We recommend that product testing criteria are introduced in the late incubation or early pilot stages, when users are more likely to receive high-quality responses. Once the product achieves a high-enough score on both the acceptance criteria and the product testing metrics, the company can move the product from the pilot to “at-scale” testing.

4. Live Analytics To accurately assess the impact of a GenAI product as it scales from pilot to an enterprise-grade solution, the company needs to embed real-time analytics into the product. A simple example is the thumbs up/down after each response in ChatGPT. A more robust version would be if the GenAI product followed up with users by asking questions tailored to their sessions. For example, Did the instructions help you fix your server issue? These analytics gather rich qualitative and quantitative data on hyper-specific use cases at a scale usually unattainable with human research teams alone. This helps to ensure against a decline in the quality of responses and usability, while the product remains aligned with the acceptance criteria established in step 2.

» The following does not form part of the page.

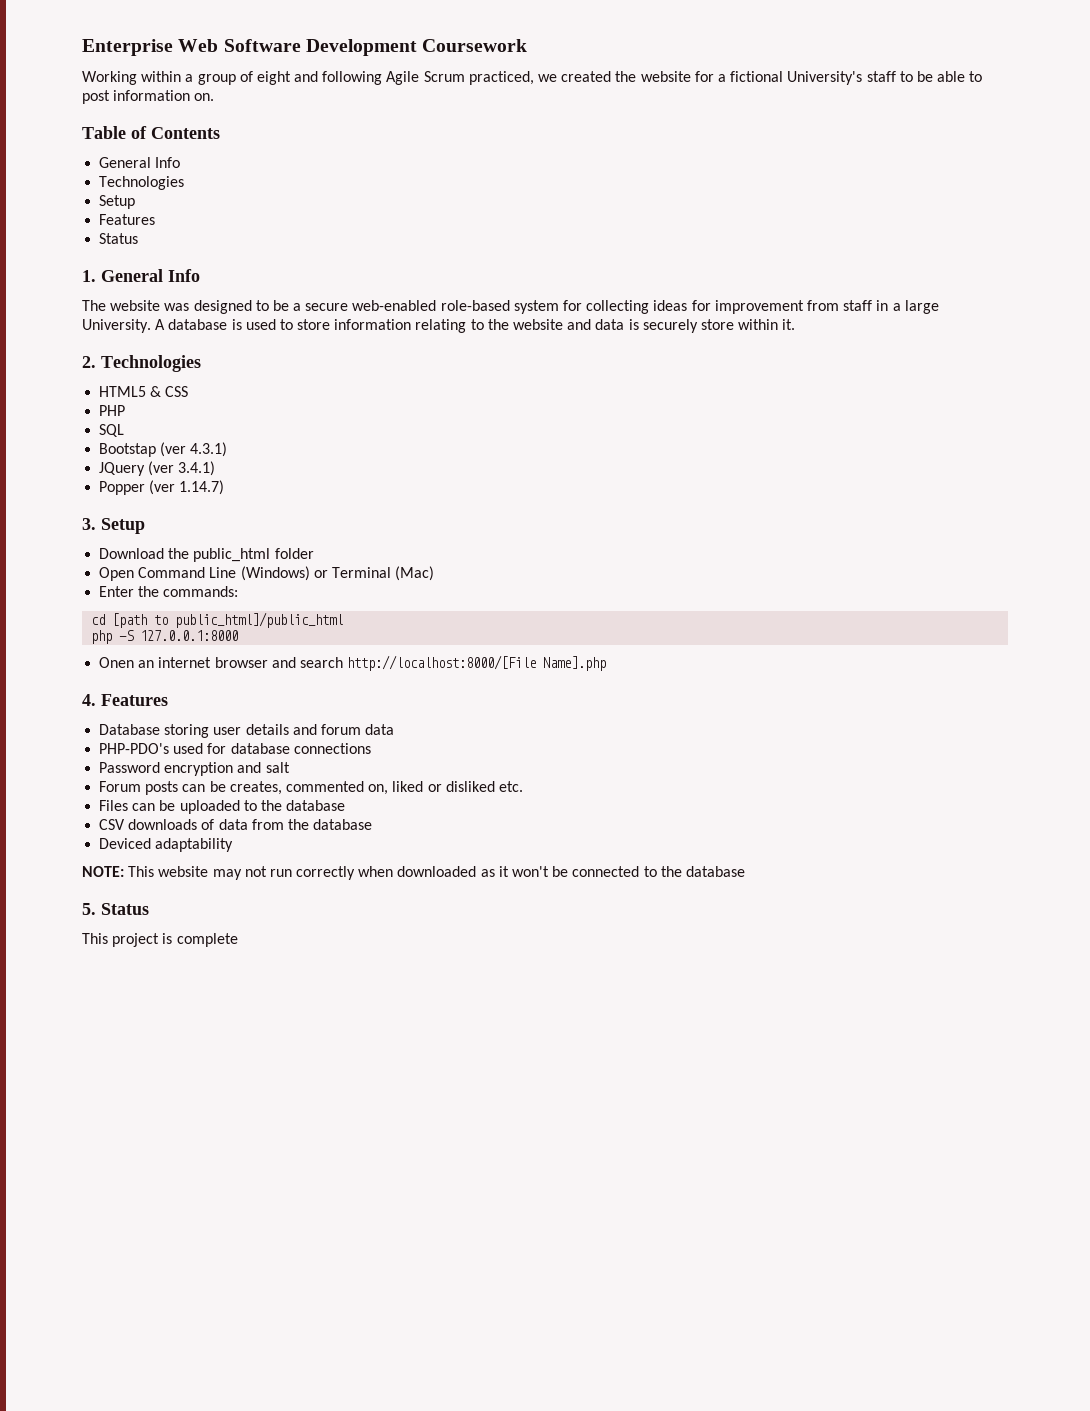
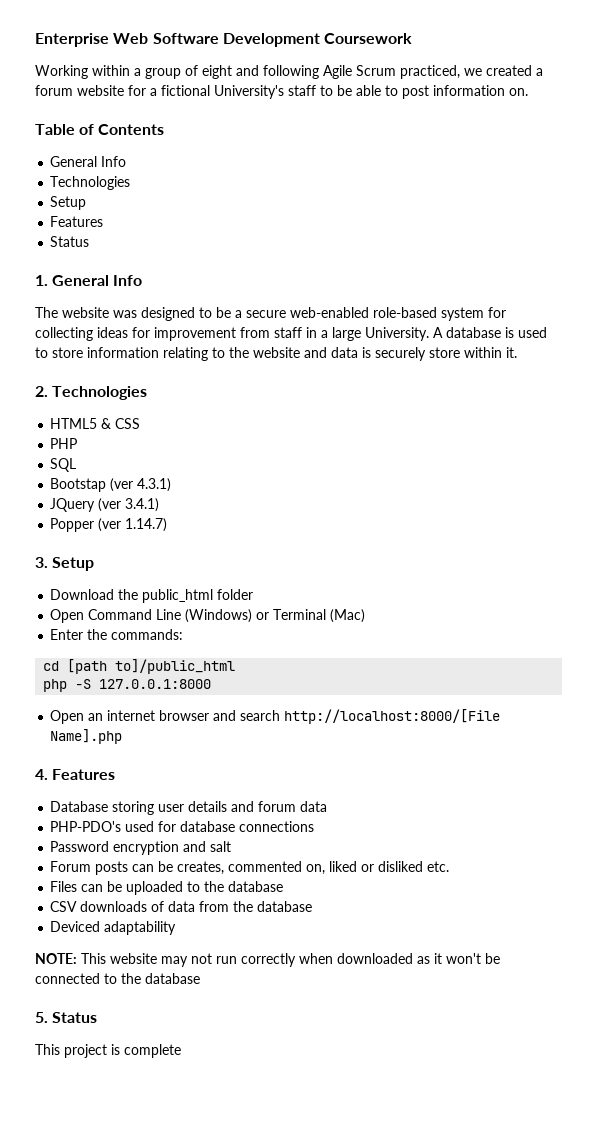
[615,71,637,82] the -> [536,68,543,76] [35,85,73,96] a forum
[154,612,344,628] to public_html]/public_html -> [115,659,236,674] to]/public_html
[99,657,135,668] Onen -> [50,710,85,724] Open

5. AI Monitoring The final phase of the testing methodology is continuous monitoring and improvement to de-risk responses at an enterprise scale. To this end, companies can deploy other GenAI tools that act as synthetic users, grading the responses of the product using the acceptance and product testing criteria. This monitoring helps organizations assess if changes are needed to the data used to train the underlying model, thus adding an extra layer of quality control alongside user testing. Companies can also adjust the sensitivity of multiple validation models to set boundaries for highly acceptable and highly unacceptable responses. These findings can then be fed back into the product to refine its future responses and ensure a process of continuous improvement.

Mastering the User Experience

Moving from a GenAI proof of concept to a full-scale implementation is no easy task. It requires that a company addresses a range of key processes—including understanding the implications for people and organizational processes—and manages the accompanying changes. Our framework for designing the user experience and our methodology for testing GenAI products can help executives navigate these complexities with precision and create a truly differentiated experience for customers and employees alike.